Team:BIT-China/Experiments
Error-prone PCR
Similar with Polymerase chain reaction (PCR), error-prone PCR is also a powerful method to produce linear DNA fragments, but results in random mutagenesis. This mutagenic PCR, which introduces random mutations by reducing the fidelity of the DNA polymerase. This process is similar to standard PCR cloning of a target sequence except that, for constructing a diverse mutagenesis library, a much larger pool of transformants are needed to increase the diversity of the library, making the process tedious and inefficient. As a result, various processes have been developed to streamline the methods.
The process of mutating P-atp2 is cockamamie, when it does not require excellent skill of experiment or advanced technology. Even though there are several ways to change the reaction condition, we finally chose to put manganese ion into our error-prone reaction system. So our error-prone PCR was performed in 25 μL reaction solution (Table.1).

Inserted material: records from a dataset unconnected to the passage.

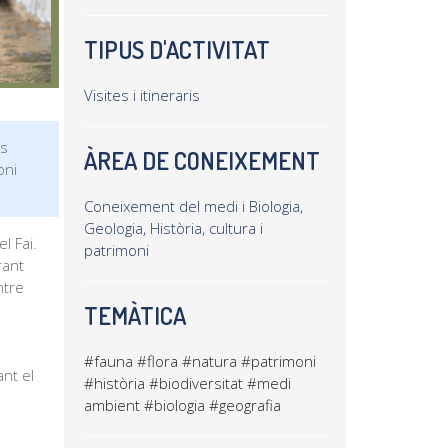
TIPUS D'ACTIVITAT
Visites i itineraris
es
ÀREA DE CONEIXEMENT
oni
Coneixement del medi i Biologia,
Geologia, Història, cultura i
l Fai.
patrimoni
rant
ntre
TEMÀTICA
#fauna
#flora
#natura
#patrimoni
nt el
#història
#biodiversitat
#medi
ambient
#biologia
#geografia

Table.1 the reaction solution we used to get the P-atp2 mutational fragments
| 10x buffer | 2.5 μL |
|---|---|
| primer | 4.0 μL |
| template of P-atp2 fragment | 1.0 μL |
| dNTP for error-prone | 2.5 μL |
| magnesium ion(Mg2+) solution | 2.0 μL |
| rTaq DNA polymerase | 0.5 μL |
| manganese ion(Mn2+) solution | 0.125μL, 0.25 μL, 0.375 μL, 0.5 μL |
| water | Added to 25μL |
Measurement of enzyme activity
To verify the promoters after the error-prone PCR, we used LacZ alpha, encoding the enzyme β-galactosidase with LacZ beta, as a report gene to reflect the ability of promoters. With the purpose of high throughput screening promoters, we measured them on the 96-well cell plate. As these bacteria grew normally and the OD600 was up to 1.5, we lysed cells, then added ONPG to start a color reaction and recorded the response time(t). After the sodium carbonate was added to terminate the reaction, we measured the OD420 and OD550, which could be put into the formula to calculate the activity (Table.2).
Table. 2(A). The system of each 96-well
| culture | LB | 30 μL |
|---|---|---|
| lysing | Z-buffer(2-Mercaptoethano) | 180 μL |
| isopropanol | 20 μL | |
| 0.1%SDS | 10 μL | |
| color reaction | ONPG | 40 μL |
| ending the reaction | Na2CO3 | 60 μL |
Table. 2(B). The formula to calculate the activity of β-galactosidase
Enzyme Activity= 1000(OD420-1.75*OD550)/(t*0.1* OD600)
One-step Site-directed Mutagenesis
We inserted target sequence into plasmid to construct our alkali induced promoter P-atp2. However, there is an EcoRI site exists in its sequence. So we must change it for standardizing it. Our protocol is rather simple. We just use PCR to perform it, one-step site-directed mutagenesis. In our whole experimental processes, we used it many times to the EcoRI site mutation.